ICANet: A Method of Short Video Emotion Recognition Driven by Multimodal Data
Xuecheng Wu, Mengmeng Tian, Lanhang Zhai
TL;DR
This work tackles emotion recognition in short videos, where single-modality signals struggle due to camouflage and overlap among emotions. It introduces ICANet, a three-branch architecture that processes RGB video, optical flow, and LFCC-based audio with separate feature extractors (I3D two-stream for visuals and CA-VGG16 with Coordinate Attention for audio) and fuses their predictions at the decision level. The model achieves 80.77% accuracy on the IEMOCAP dataset, with an optimal fusion ratio of RGB:FLOW:Audio = $4:2:4$, surpassing current CNN-based state-of-the-art methods by 15.89 percentage points. Overall, the paper demonstrates that robust short-video emotion recognition benefits substantially from deliberate multimodal integration and tailored feature extractors for each modality, offering a practical framework for multimodal HCI applications.
Abstract
With the fast development of artificial intelligence and short videos, emotion recognition in short videos has become one of the most important research topics in human-computer interaction. At present, most emotion recognition methods still stay in a single modality. However, in daily life, human beings will usually disguise their real emotions, which leads to the problem that the accuracy of single modal emotion recognition is relatively terrible. Moreover, it is not easy to distinguish similar emotions.
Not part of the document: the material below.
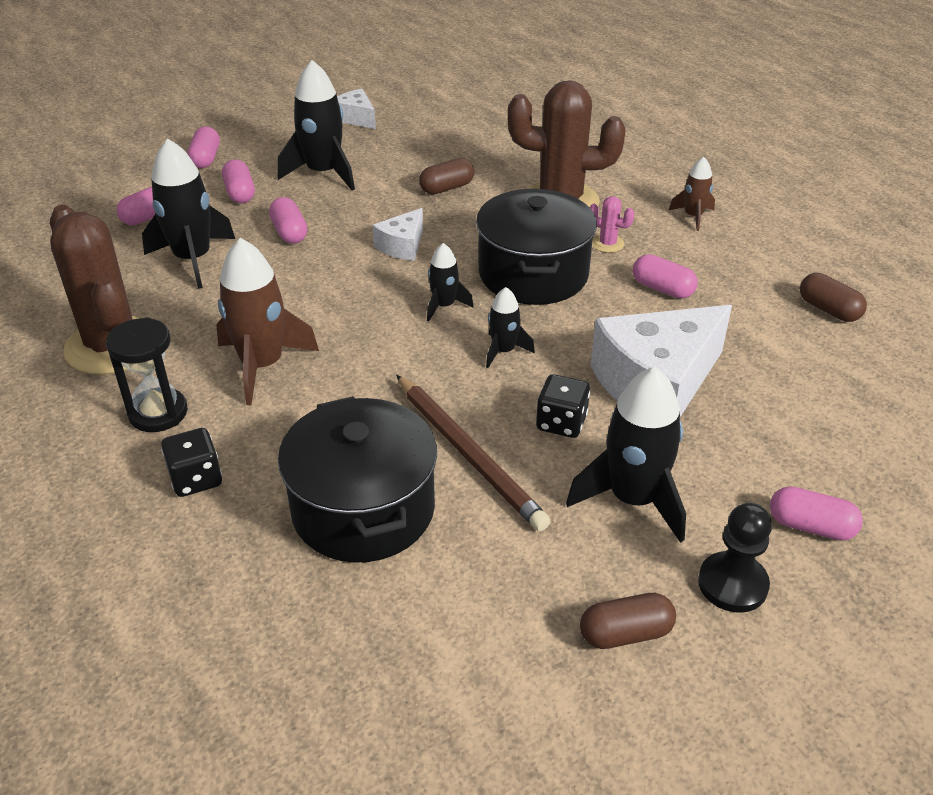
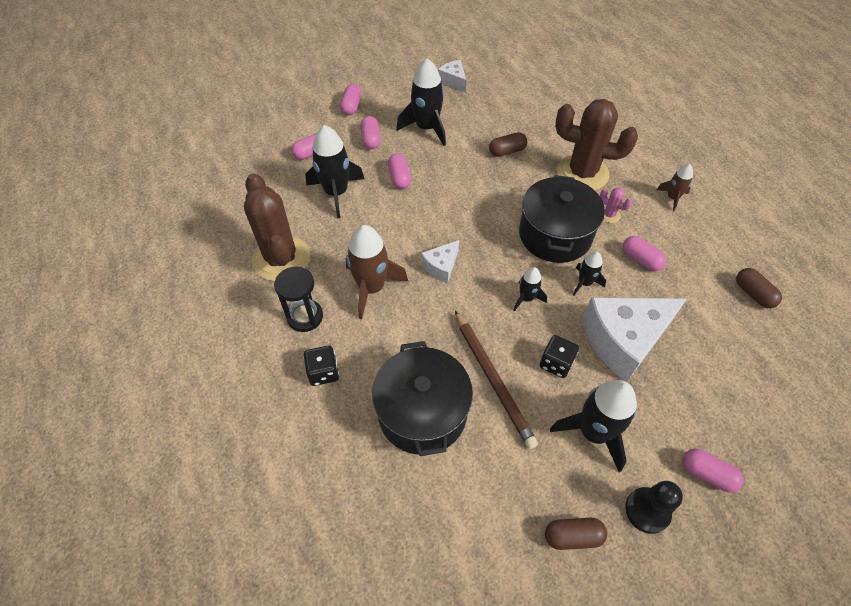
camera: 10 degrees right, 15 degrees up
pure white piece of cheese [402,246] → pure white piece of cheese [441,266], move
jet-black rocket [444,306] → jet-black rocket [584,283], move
Therefore, we propose a new approach denoted as ICANet to achieve multimodal short video emotion recognition by employing three different modalities of audio, video and optical flow, making up for the lack of a single modality and then improving the accuracy of emotion recognition in short videos. ICANet has a better accuracy of 80.77% on the IEMOCAP benchmark, exceeding the SOTA methods by 15.89%.